I: Hazelwort

A hazelwort a day keeps the witches away.

primidi, the 21st of Brumaire, Year CCXXXI
The spiraling leaves of a sprouting asarabacca. Photo by Joost J. Bakker.

Good morning. Today is primidi, the 21st of Brumaire, Year CCXXXI. We celebrate la bacchante, a flowering ground cover that can substitute for ginger in a pinch.

💡
This plant has a lot of names based on what it's kind of like. The roots kind of taste like ginger, so you'll often see it called "wild ginger." The leaves and flowers have a camphor smell that's kind of like baccharis, so that's how it got its French name as well as the scientific-ish modern name of asarabacca. The flowers look like spikenard, so it's sometimes called, yep, "wild spikenard" or, even more amusingly, "country nard." We're going with its traditional English name, which comes from its propensity to grow in very damp hardwood forests, and thus was often seen at the foot of hazel trees.

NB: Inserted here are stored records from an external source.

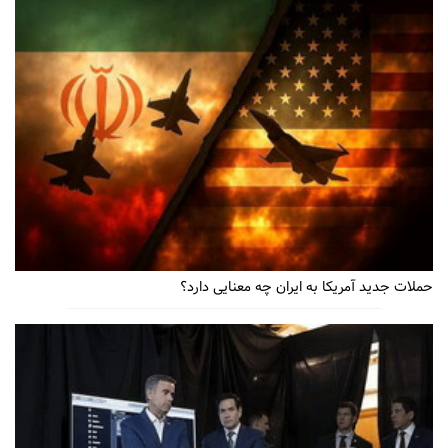
حملات جدید آمریکا به ایران چه معنایی دارد؟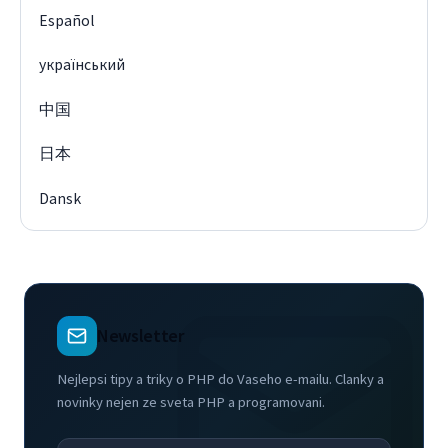
Español
український
中国
日本
Dansk
Newsletter
Nejlepsi tipy a triky o PHP do Vaseho e-mailu. Clanky a
novinky nejen ze sveta PHP a programovani.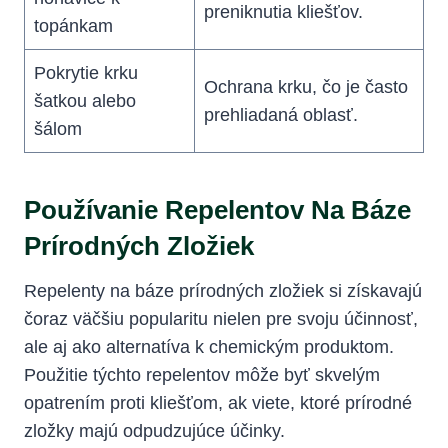
preniknutia kliešťov.
topánkam
Pokrytie krku
Ochrana krku, čo je často
šatkou alebo​
prehliadaná oblasť.
šálom
Používanie ⁣repelentov Na Báze
Prírodných Zložiek
Repelenty na báze prírodných zložiek si získavajú
čoraz väčšiu‍ popularitu nielen pre svoju účinnosť,
ale aj ako alternatíva k chemickým produktom.
Použitie týchto repelentov môže‍ byť ⁣skvelým
opatrením proti kliešťom, ak viete, ktoré prírodné
zložky majú odpudzujúce účinky.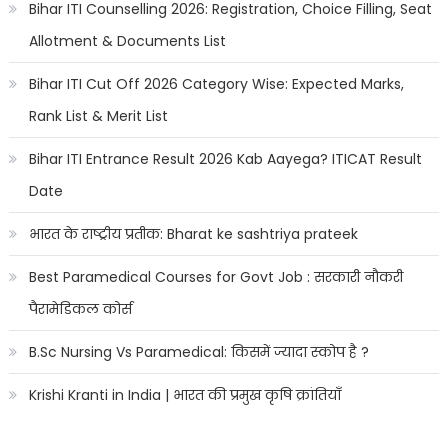
Bihar ITI Counselling 2026: Registration, Choice Filling, Seat
Allotment & Documents List
Bihar ITI Cut Off 2026 Category Wise: Expected Marks,
Rank List & Merit List
Bihar ITI Entrance Result 2026 Kab Aayega? ITICAT Result
Date
भारत के राष्ट्रीय प्रतीक: Bharat ke sashtriya prateek
Best Paramedical Courses for Govt Job : सरकारी नौकरी
पैरामेडिकल कोर्स
B.Sc Nursing Vs Paramedical: किसमें ज्यादा स्कोप है ?
Krishi Kranti in India | भारत की प्रमुख कृषि क्रांतियाँ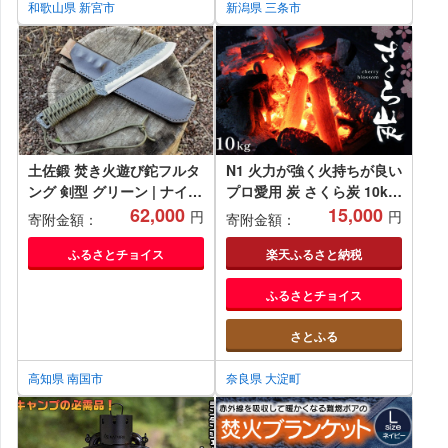
和歌山県 新宮市
新潟県 三条市
土佐鍛 焚き火遊び鉈フルタ
N1 火力が強く火持ちが良い
ング 剣型 グリーン | ナイフ
プロ愛用 炭 さくら炭 10kg
キャンプ アウトドア 打刃物
62,000
| 炭 オガ 備長炭 燃料 火持
15,000
円
円
寄附金額：
寄附金額：
土佐 鉈 剣鉈 なた 職人 山林
ちが良い 高火力 遠赤外線
狩猟 熊 刃物 薪割り ハンド
長時間燃焼 煙少 白炭 オガ
ふるさとチョイス
楽天ふるさと納税
メイド 釣り 伝統 工芸 高知
備長炭 キャンプ BBQ アウ
ふるさとチョイス
県 南国市
トドア お花見 キャンプ バ
ーベキュー 薪ストーブ 節電
さとふる
飲食店 業務用 奈良炭化工業
株式会社 奈良県 大淀町
高知県 南国市
奈良県 大淀町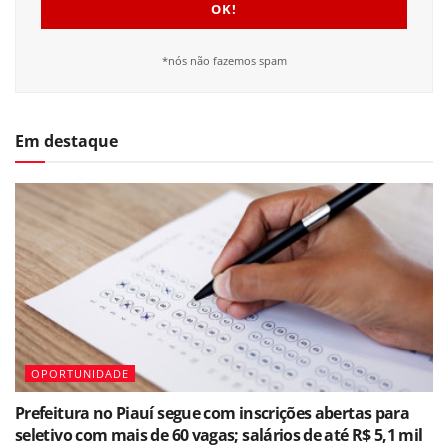
*nós não fazemos spam
Em destaque
OPORTUNIDADE
Prefeitura no Piauí segue com inscrições abertas para
seletivo com mais de 60 vagas; salários de até R$ 5,1 mil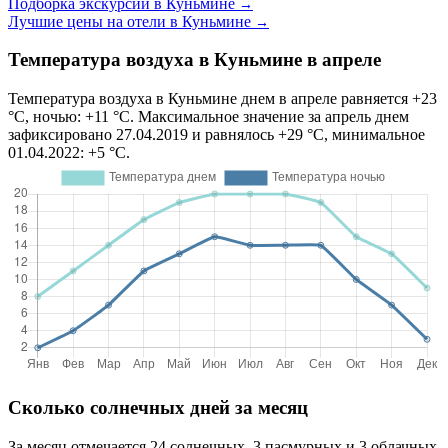
Подборка экскурсий в Куньмине
→
Лучшие цены на отели в Куньмине
→
Температура воздуха в Куньмине в апреле
Температура воздуха в Куньмине днем в апреле равняется +23
°C, ночью: +11 °C. Максимальное значение за апрель днем
зафиксировано 27.04.2019 и равнялось +29 °C, минимальное
01.04.2022: +5 °C.
Сколько солнечных дней за месяц
За месяц отмечается 24 солнечных, 3 пасмурных и 3 облачных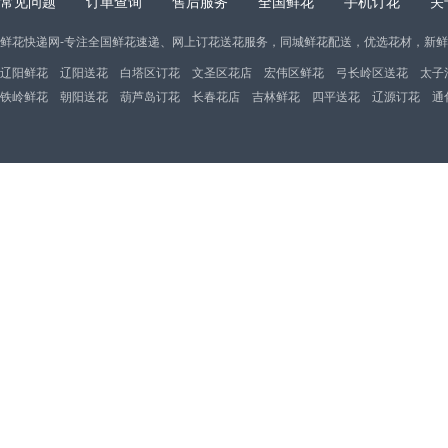
常见问题
订单查询
售后服务
全国鲜花
手机订花
关
鲜花快递网-专注全国鲜花速递、网上订花送花服务，同城鲜花配送，优选花材，新
辽阳鲜花
辽阳送花
白塔区订花
文圣区花店
宏伟区鲜花
弓长岭区送花
太子
铁岭鲜花
朝阳送花
葫芦岛订花
长春花店
吉林鲜花
四平送花
辽源订花
通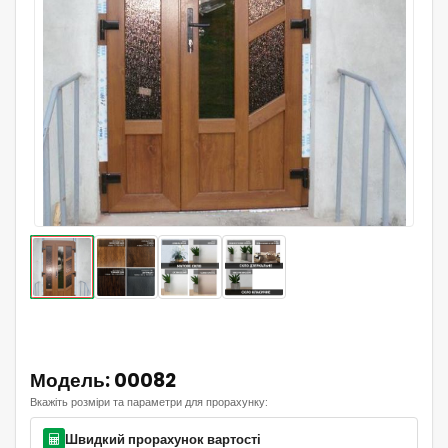
Модель: 00082
Вкажіть розміри та параметри для прорахунку:
Швидкий прорахунок вартості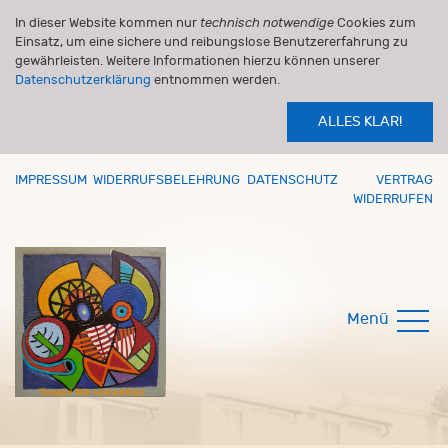
In dieser Website kommen nur
technisch notwendige
Cookies zum
Einsatz, um eine sichere und reibungslose Benutzererfahrung zu
gewährleisten. Weitere Informationen hierzu können unserer
Datenschutzerklärung
entnommen werden.
ALLES KLAR!
IMPRESSUM
WIDERRUFSBELEHRUNG
DATENSCHUTZ
VERTRAG
WIDERRUFEN
Menü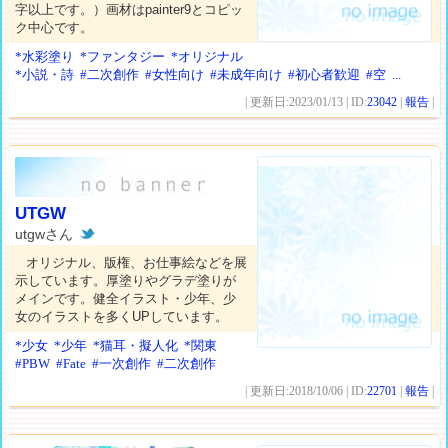
字以上です。）画材はpainter9とコピッ
ク中心です。
*水彩塗り
*ファンタジー
*オリジナル
*小説・詩
#二次創作
#女性向け
#未成年向け
#初心者歓迎
#空
...
| 更新日:2023/01/13 | ID:
23042
|
報告
|
UTGW
utgwさん
オリジナル、版権、お仕事絵などを展
示しています。厚塗りやグラデ塗りが
メインです。健全イラスト・少年、少
女のイラストを多くUPしています。
*少女
*少年
*猫耳・擬人化
*関東
#PBW
#Fate
#一次創作
#二次創作
| 更新日:2018/10/06 | ID:
22701
|
報告
|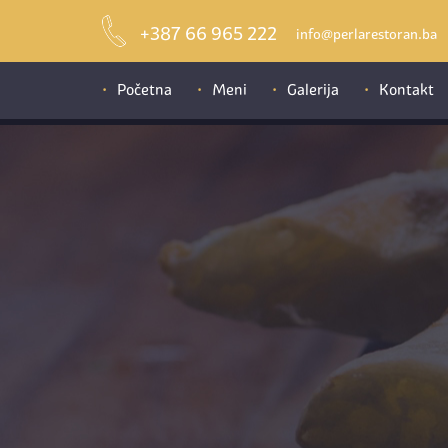
+387 66 965 222
info@perlarestoran.ba
Početna
Meni
Galerija
Kontakt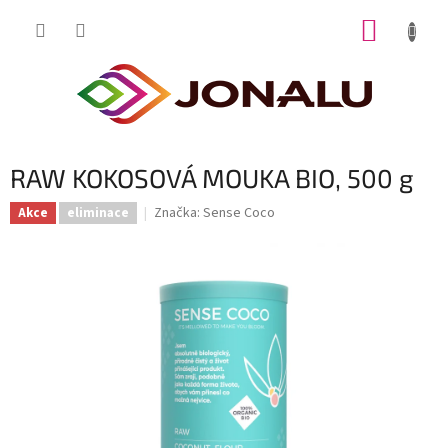
Přejít
NÁKUP
na
obsah
KOŠÍK
RAW KOKOSOVÁ MOUKA BIO, 500 g
Značka:
Sense Coco
Akce
eliminace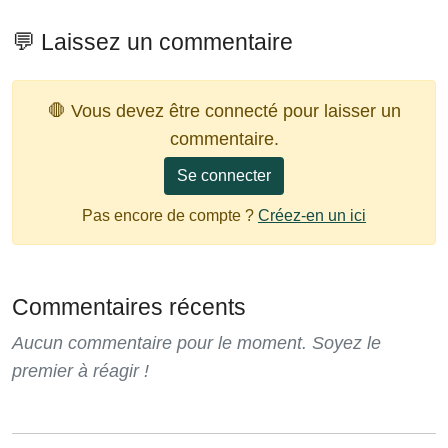
💬 Laissez un commentaire
🛑 Vous devez être connecté pour laisser un
commentaire.
Se connecter
Pas encore de compte ?
Créez-en un ici
Commentaires récents
Aucun commentaire pour le moment. Soyez le
premier à réagir !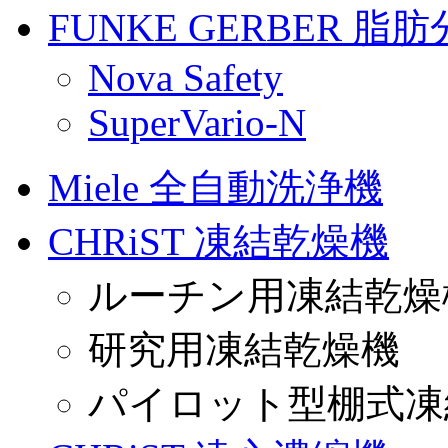
FUNKE GERBER 
Nova Safety
SuperVario-N
Miele 全自動洗浄機
CHRiST 凍結乾燥機
ルーチン用凍結乾燥
研究用凍結乾燥機
パイロット型棚式凍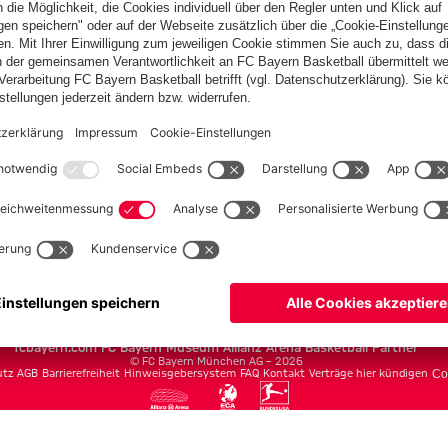
Team
Spieler
Spielplan
Säbener Straße
Autogrammkarten
Allianz Arena
Partner
fcbayern.com
FC Bayern Museum
Allianz Arena
Basketball
Partner
©
FC Bayern München AG
–
2026
utz
AGB
Barrierefreiheit
Hinweisgebersystem
FAQ
Kontakt
Verträge hier kündigen
Co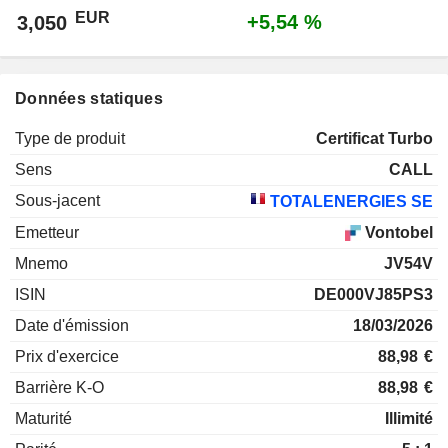
EUR
+5,54 %
3,050
Données statiques
Type de produit
Certificat Turbo
Sens
CALL
Sous-jacent
TOTALENERGIES SE
Emetteur
Vontobel
Mnemo
JV54V
ISIN
DE000VJ85PS3
Date d'émission
18/03/2026
Prix d'exercice
88,98
€
Barrière K-O
88,98
€
Maturité
Illimité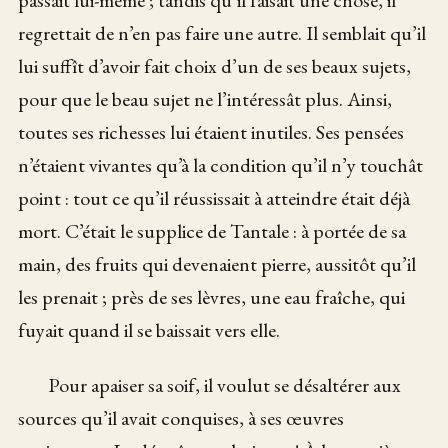
passait lui-même ; tandis qu’il faisait une chose, il
regrettait de n’en pas faire une autre. Il semblait qu’il
lui suffît d’avoir fait choix d’un de ses beaux sujets,
pour que le beau sujet ne l’intéressât plus. Ainsi,
toutes ses richesses lui étaient inutiles. Ses pensées
n’étaient vivantes qu’à la condition qu’il n’y touchât
point : tout ce qu’il réussissait à atteindre était déjà
mort. C’était le supplice de Tantale : à portée de sa
main, des fruits qui devenaient pierre, aussitôt qu’il
les prenait ; près de ses lèvres, une eau fraîche, qui
fuyait quand il se baissait vers elle.
Pour apaiser sa soif, il voulut se désaltérer aux
sources qu’il avait conquises, à ses œuvres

European peasants had a real problem with milk thieves. Not the kind in striped shirts with masks and a bindle – the kind in pointy hats flying on a broom. Back when it was difficult to determine why a cow or a sheep or a goat would suddenly stop making milk, the phenomenon was blamed on witches casting a spell to magically transport the milk to their own homes (since, the theory went, as childless abominations, they could make no milk of their own).

In Germany – the nexus of these beliefs that spread throughout Scandinavia and down into the Balkans – these witches were called Milchzauber. They enlisted hares to do their dirty work, and there was only one way to stop it: fight magic with magic.